I don’t know if you’ve been following the weather trends in Hawaii the last few days, but if you haven’t, I’ll summarize: STORRMMMMYYY!
After a few days of being rained out, we finally got to take guests out on Seasmoke for our Wake up with the Whales Cruise on Wednesday.
Shortly after departing the bay, we saw some spouting about a mile out to sea. We headed over and quickly realized we were looking at a trio of Humpbacks. Of course we can’t determine gender for sure (unless there’s a calf around, and then the whale closest to the baby is Mom) but we could determine relative age based on size. Two of these whales were about the same size (in the 40′ – 45′ range) and the other was a lot smaller. This littler guy was definitely not a calf, so we spent some time musing on whether we were watching Mom with her yearling accompanied by a male escort — or we were just watching a small group of Humpbacks who had recently found each other and were interacting as Humpbacks are wont to do.
They were on fairly short dive cycles (we saw them on the surface at least 10 different times in the hour and a half we were with them). We got to witness several synchronized dives (3 simultaneous deep exhalations, followed by 3 simultaneous dorsal fins, followed by 3 simultaneous peduncle arches, followed by 3 simultaneous flukes).
Oh, and at one point while we were just floating and watching, the youngest of those Humpbacks decided to see what all the fuss was about on our boat and veered over for a closer look, coming within 30 yards of us. Since we always stop 100 yards from any Humpbacks we see, we can’t make those close encounters happen, but if a whale wants to check us out, it’s ok with us!

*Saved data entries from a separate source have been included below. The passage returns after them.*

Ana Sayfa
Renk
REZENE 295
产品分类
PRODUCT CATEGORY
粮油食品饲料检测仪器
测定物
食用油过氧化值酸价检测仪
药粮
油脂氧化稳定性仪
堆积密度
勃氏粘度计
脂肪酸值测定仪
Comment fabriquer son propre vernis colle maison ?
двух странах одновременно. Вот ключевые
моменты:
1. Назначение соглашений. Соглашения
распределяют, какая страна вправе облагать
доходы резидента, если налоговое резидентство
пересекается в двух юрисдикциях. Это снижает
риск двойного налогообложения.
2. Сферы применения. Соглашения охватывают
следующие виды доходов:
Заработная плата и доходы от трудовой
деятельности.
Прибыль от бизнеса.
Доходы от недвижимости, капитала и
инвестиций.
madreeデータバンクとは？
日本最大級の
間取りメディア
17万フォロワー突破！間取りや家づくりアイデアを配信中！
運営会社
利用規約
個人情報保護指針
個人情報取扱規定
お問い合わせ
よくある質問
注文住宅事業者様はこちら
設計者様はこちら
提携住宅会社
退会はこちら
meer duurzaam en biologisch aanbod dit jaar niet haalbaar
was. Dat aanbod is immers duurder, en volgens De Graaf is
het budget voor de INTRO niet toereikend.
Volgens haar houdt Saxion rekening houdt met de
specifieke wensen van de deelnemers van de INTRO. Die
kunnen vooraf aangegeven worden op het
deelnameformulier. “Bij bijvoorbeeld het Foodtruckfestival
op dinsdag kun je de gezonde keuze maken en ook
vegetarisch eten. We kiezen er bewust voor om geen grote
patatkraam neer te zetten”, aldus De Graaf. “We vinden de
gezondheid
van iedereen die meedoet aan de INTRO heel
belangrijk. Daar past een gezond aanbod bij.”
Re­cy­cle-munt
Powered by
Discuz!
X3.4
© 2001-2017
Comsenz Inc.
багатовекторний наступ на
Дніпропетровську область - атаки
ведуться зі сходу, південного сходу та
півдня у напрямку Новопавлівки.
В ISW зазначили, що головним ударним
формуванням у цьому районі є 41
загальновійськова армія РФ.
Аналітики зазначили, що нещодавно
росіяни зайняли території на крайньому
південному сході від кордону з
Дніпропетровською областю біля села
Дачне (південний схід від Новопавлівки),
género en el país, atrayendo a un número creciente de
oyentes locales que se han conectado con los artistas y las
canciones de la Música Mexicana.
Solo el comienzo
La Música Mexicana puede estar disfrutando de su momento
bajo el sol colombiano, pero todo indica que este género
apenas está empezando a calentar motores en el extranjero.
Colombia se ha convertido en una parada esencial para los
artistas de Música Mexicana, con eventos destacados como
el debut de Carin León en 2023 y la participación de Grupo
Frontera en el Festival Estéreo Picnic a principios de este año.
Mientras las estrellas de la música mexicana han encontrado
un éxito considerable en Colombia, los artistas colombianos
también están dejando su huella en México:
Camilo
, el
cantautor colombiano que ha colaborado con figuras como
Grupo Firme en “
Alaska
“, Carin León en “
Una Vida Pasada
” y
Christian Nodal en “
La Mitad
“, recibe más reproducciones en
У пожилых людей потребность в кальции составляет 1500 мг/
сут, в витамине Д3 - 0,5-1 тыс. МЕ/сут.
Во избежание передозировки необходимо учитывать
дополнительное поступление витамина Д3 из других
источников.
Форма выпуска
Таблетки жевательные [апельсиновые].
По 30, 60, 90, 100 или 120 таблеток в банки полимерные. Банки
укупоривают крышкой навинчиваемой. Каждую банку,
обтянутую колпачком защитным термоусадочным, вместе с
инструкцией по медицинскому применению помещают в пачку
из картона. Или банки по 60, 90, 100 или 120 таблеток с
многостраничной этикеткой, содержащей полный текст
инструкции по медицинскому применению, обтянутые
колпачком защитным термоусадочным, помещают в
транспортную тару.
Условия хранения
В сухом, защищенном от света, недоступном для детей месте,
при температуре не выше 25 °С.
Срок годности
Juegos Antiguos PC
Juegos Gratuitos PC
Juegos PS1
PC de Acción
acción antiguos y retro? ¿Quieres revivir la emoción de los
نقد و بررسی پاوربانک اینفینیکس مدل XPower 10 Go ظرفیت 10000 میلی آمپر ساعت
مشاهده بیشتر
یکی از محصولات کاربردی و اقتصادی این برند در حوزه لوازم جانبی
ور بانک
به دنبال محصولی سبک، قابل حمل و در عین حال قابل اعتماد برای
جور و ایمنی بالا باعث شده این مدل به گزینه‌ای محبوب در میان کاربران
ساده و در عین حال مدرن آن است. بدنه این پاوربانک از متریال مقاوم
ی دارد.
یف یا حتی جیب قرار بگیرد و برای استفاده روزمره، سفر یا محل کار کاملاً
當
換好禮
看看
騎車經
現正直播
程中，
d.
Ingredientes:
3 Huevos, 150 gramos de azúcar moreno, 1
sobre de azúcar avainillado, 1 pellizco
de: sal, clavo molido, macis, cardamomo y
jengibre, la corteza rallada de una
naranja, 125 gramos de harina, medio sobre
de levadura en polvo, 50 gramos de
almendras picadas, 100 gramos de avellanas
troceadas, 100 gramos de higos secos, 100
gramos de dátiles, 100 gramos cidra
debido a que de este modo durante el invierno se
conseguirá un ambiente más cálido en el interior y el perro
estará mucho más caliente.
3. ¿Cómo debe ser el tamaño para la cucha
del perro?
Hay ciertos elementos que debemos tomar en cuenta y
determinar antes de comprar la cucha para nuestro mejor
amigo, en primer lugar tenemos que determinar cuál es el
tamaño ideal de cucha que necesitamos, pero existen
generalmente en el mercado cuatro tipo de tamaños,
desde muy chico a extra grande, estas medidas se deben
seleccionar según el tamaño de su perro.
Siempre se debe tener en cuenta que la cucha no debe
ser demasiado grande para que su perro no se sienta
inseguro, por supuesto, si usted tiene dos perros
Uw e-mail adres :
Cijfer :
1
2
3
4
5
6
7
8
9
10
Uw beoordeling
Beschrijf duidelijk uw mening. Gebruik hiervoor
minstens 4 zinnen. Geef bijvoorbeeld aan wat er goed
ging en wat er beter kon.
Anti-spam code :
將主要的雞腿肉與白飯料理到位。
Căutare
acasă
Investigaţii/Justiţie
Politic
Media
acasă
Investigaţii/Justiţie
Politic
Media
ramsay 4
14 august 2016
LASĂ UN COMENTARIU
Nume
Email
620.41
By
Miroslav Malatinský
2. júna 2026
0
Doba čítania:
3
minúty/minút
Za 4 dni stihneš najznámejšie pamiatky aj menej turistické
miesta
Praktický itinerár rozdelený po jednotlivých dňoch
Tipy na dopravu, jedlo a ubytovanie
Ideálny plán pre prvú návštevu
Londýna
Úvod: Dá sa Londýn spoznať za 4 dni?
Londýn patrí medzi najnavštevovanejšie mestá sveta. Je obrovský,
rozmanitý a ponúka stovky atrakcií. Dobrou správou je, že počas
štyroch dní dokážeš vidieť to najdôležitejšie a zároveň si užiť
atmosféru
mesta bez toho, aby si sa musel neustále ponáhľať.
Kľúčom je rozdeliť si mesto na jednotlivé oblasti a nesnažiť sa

Ocean Sports Whale Fact of the Day: In 1966, the International Whaling Commission banned most nations from hunting Humpbacks. In the U.S., the Marine Mammal Protection Act of 1972, and the Endangered Species Act of 1973 provide additional protection to the whales. And though the Humpbacks are now no longer “officially endangered”, unless you’re operating under a federal research permit, approaching humpback whales within 100 yards (300 feet) by any means (boat, swimming, kayaking etc) or within 1,000 feet from aircraft is still prohibited. It’s also prohibited to approach the whales closer than 100 yards by interception (i.e. you can’t “hop-scotch” in front of them), or do anything that would disrupt their “normal behavior” or “prior activity”.